Le phosphate, qui emploie aujourd'hui quelque 2.500 personnes, a été découvert au Togo en 1952. Cinq ans plus tard, l'extraction et la commercialisation ont été confiées à la Compagnie togolaise des mines du Bénin (Ctmb), une société dont l'Etat togolais ne détenait que 35% du capital.
En 1974, la Ctmb sera nationalisée avec la création de l'Office togolais des phosphates (OTP).
"Les ressources ont été mal gérées et l'Office a été confronté à des détournements", affirme le responsable du Synem.
Conséquence de cette mauvaise gestion, l'OTP a été contraint en 2002 d'ouvrir son capital à des partenaires tunisiens, donnant ainsi le jour à un nouveau groupe, l'International Fertilizers Group (IFG-Togo).
"Cette société n'a pas honoré ses obligations.

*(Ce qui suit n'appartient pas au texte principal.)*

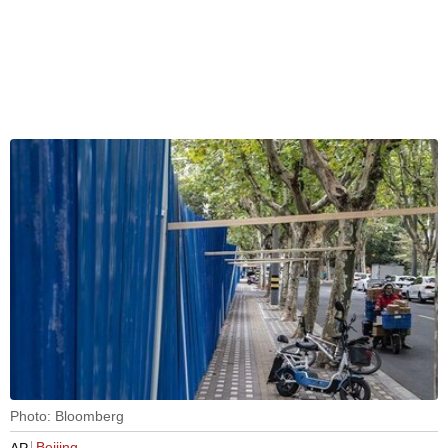
Photo: Bloomberg
Beijing
AP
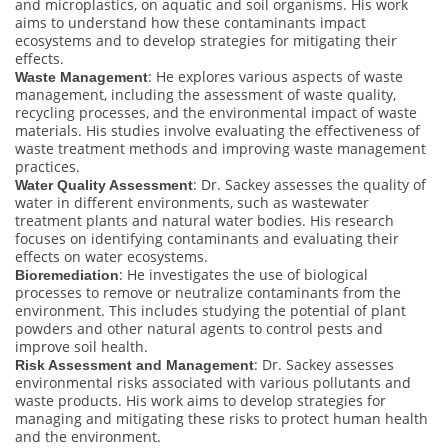
and microplastics, on aquatic and soil organisms. His work
aims to understand how these contaminants impact
ecosystems and to develop strategies for mitigating their
effects.
: He explores various aspects of waste
Waste Management
management, including the assessment of waste quality,
recycling processes, and the environmental impact of waste
materials. His studies involve evaluating the effectiveness of
waste treatment methods and improving waste management
practices.
: Dr. Sackey assesses the quality of
Water Quality Assessment
water in different environments, such as wastewater
treatment plants and natural water bodies. His research
focuses on identifying contaminants and evaluating their
effects on water ecosystems.
: He investigates the use of biological
Bioremediation
processes to remove or neutralize contaminants from the
environment. This includes studying the potential of plant
powders and other natural agents to control pests and
improve soil health.
: Dr. Sackey assesses
Risk Assessment and Management
environmental risks associated with various pollutants and
waste products. His work aims to develop strategies for
managing and mitigating these risks to protect human health
and the environment.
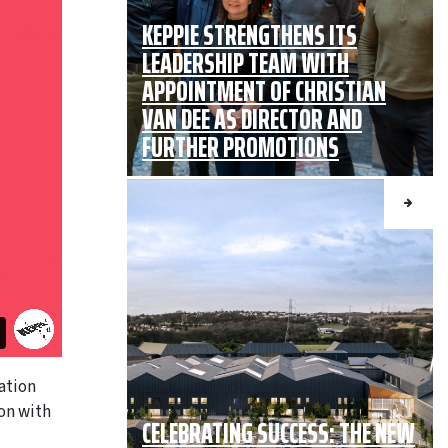
KEPPIE STRENGTHENS ITS
LEADERSHIP TEAM WITH
APPOINTMENT OF CHRISTIAN
VAN DEE AS DIRECTOR AND
FURTHER PROMOTIONS
ation
ion with
CELEBRATING SUCCESS: THE NEW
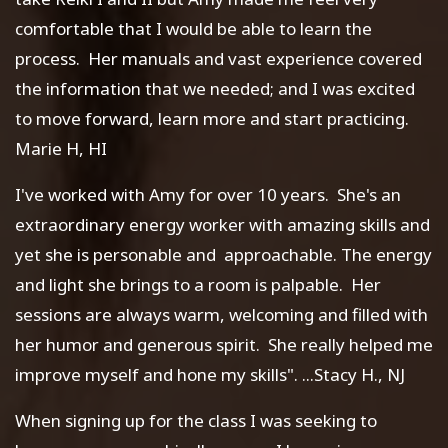
comfortable that I would be able to learn the
process. Her manuals and vast experience covered
the information that we needed; and I was excited
to move forward, learn more and start practicing.
Marie H, HI
I've worked with Amy for over 10 years. She's an
extraordinary energy worker with amazing skills and
yet she is personable and approachable. The energy
and light she brings to a room is palpable. Her
sessions are always warm, welcoming and filled with
her humor and generous spirit. She really helped me
improve myself and hone my skills". ...Stacy H., NJ
When signing up for the class I was seeking to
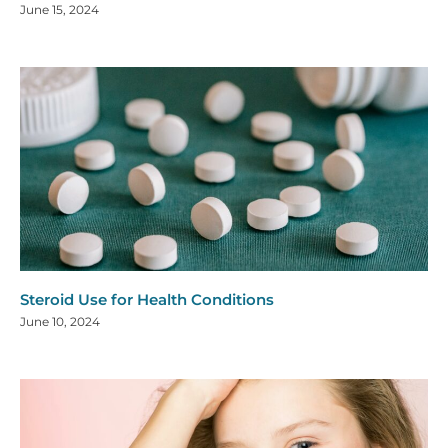
June 15, 2024
Steroid Use for Health Conditions
June 10, 2024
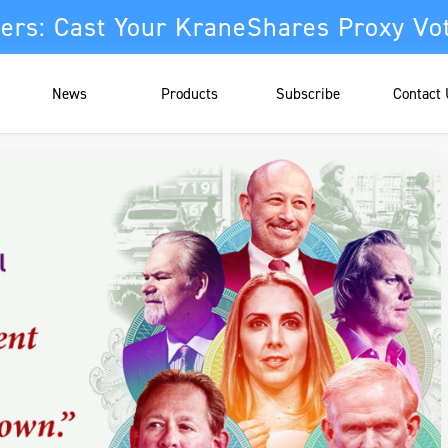
ers: Cast Your KraneShares Proxy Vo
News
Products
Subscribe
Contact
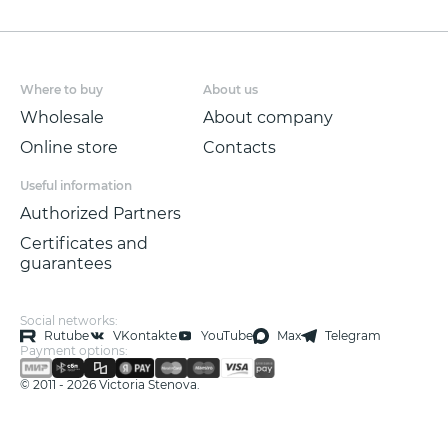
Where to buy
About us
Wholesale
About company
Online store
Contacts
Useful information
Authorized Partners
Certificates and
guarantees
Social networks:
Rutube
VKontakte
YouTube
Max
Telegram
Payment options:
© 2011 - 2026 Victoria Stenova.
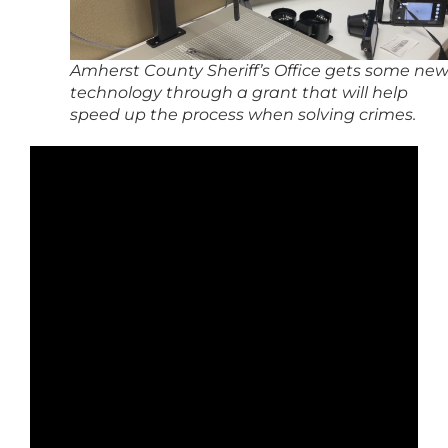
Amherst County Sheriff’s Office gets some ne
technology through a grant that will help
speed up the process when solving crimes.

L'Etat veut repartir sur de nouvelles et saines bases en raison du poids du phosphate dans l'économie nationale" (environ 40% des recettes d'exportation), confie un ministre sous couvert de l'anonymat.
Le 14 mai dernier, le gouvernement a finalement décidé de dissoudre IFG-Togo et de créer la Société nouvelle des phosphates du Togo (SNPT).
La SNPT est une "société étatique qui sera dotée d'une gestion rigoureuse et transparente", précise le même ministre, laissant entendre cela n'avait probablement pas toujours été le cas.
Le monde du phosphate est "assez opaque", estime de son côté un diplomate à Lomé.
"L'incapacité de l'OTP puis de IFG-TOGO à remplir leurs obligations a conduit à une situation sinistrée de notre industrie phosphatière", a reconnu le conseil des ministres le 14 mai.
Selon des services techniques du ministère des Mines, l'Etat devra investir plus de 30 milliards de F.CFA (46 millions d'euros) pour la réhabilitation des machines et autres matériels.
"Des discussions sont en cours avec la Banque Islamique de développement pour aider le Togo à sauver son phosphate", a indiqué un responsable du ministère des Finances.
Mais au-delà des difficultés financières, la SNPT devra également faire face aux délestages d'électricité, prévient un responsable du service de maintenance du matériel d'extraction et de traitement.
Le Togo traverse depuis avril 2006, une crise énergétique sans précédent depuis 1998 qui pénalise tous les secteurs d'activité.